Sobre esta cultura los políticos de la derecha juegan de locales, en cancha propia. El trabajo de ver el mundo, de descubrirlo, le viene ya dado, envuelto y con moño arriba. Se mueven como peces en el mar. A esa derecha le viene como anillo al dedo vaciar los acontecimientos de sentido, a los hechos de su historicidad, a la vida de sus memorias. Por eso esta nueva derecha es mimética, camaleónica y puede teatralizar una rebelión campesina, cuando en la vida real aspira a un destino conservador para el país, o hablar de distribución de la riqueza mientras aseguran sus cuentas en Suiza.
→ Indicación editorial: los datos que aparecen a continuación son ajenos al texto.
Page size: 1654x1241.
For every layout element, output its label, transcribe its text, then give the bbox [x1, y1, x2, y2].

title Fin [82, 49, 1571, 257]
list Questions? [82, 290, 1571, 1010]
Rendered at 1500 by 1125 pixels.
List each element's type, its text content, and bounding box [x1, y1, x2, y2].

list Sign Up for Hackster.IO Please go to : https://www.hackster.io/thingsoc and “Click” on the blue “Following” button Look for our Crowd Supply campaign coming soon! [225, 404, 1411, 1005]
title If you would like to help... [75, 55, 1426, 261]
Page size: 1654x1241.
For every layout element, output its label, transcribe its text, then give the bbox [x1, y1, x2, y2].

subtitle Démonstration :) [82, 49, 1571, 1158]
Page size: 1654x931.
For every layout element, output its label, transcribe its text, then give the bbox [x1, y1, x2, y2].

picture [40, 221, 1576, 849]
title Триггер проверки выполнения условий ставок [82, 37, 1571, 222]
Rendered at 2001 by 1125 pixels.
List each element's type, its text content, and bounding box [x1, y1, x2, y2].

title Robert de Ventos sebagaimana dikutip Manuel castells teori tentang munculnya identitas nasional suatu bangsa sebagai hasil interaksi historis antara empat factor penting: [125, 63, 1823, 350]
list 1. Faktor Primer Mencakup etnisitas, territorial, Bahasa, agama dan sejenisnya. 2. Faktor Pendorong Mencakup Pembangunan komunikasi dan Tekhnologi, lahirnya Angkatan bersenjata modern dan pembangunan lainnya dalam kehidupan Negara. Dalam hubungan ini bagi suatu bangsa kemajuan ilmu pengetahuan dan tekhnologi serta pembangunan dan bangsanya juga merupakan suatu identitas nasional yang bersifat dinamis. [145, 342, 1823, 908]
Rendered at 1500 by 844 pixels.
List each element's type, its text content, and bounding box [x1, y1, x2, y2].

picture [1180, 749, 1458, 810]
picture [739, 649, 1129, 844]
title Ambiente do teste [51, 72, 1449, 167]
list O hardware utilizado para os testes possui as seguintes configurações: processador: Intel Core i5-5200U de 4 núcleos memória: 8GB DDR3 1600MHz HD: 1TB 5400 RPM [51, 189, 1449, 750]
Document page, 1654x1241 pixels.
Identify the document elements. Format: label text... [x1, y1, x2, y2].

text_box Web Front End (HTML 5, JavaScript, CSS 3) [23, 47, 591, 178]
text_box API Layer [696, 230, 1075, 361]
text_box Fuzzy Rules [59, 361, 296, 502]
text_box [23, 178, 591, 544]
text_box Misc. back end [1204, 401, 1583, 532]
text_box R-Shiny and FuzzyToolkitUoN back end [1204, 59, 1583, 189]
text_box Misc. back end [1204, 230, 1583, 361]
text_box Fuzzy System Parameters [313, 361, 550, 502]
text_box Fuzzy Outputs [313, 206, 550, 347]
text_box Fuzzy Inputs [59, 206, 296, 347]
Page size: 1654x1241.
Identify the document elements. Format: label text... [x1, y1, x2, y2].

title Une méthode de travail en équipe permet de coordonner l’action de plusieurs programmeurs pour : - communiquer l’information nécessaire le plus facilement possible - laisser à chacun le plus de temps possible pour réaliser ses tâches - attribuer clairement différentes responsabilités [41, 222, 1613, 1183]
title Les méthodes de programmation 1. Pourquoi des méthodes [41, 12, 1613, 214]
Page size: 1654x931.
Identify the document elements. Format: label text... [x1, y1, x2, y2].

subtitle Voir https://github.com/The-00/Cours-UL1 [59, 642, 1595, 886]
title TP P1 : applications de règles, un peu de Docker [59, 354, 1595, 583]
Devastación del mundo de la palabra, brutalización massmediática; remate general de conceptos con una clara direccionalidad: a río revuelto, ganancia de pescador. ¿No es eso acaso esta exitosa tilinguería mediática del gran cuñado montada por los tinellis, revolver el río sin obstáculos? ¿No estamos ante propuestasque apuntan a vaciar de contenido historias y memorias, a cagarse de risa frivolizando las desgracias y postergaciones colectivas, desmontando cualquier vínculo entre universo reflexivo-crítico y acciones transformadoras y ofreciéndonos a cambio la banalidad de una risa entre cómplice y oligofrénica?
Por eso el debate profundo que hoy necesitamos no pasa por discutir candidatos y partidos, o lo que queda de ellos, si no por desenmascarar un discurso y un accionar sustentado en esa cultura que se fue desplegando.
Que se vayan todos, fue el grito del 2001. No se fue ninguno. Se fueron los partidos, y los despojos que hoy subsisten de ellos, como cantos de sirena, y a través de candidatos de vidriera, nos siguen proponiendo caminos trillados de mentira y muerte. Que se vayan todos fue ayer. ¿Qué grito nos estamos debiendo los argentinos en estos tiempos que corren?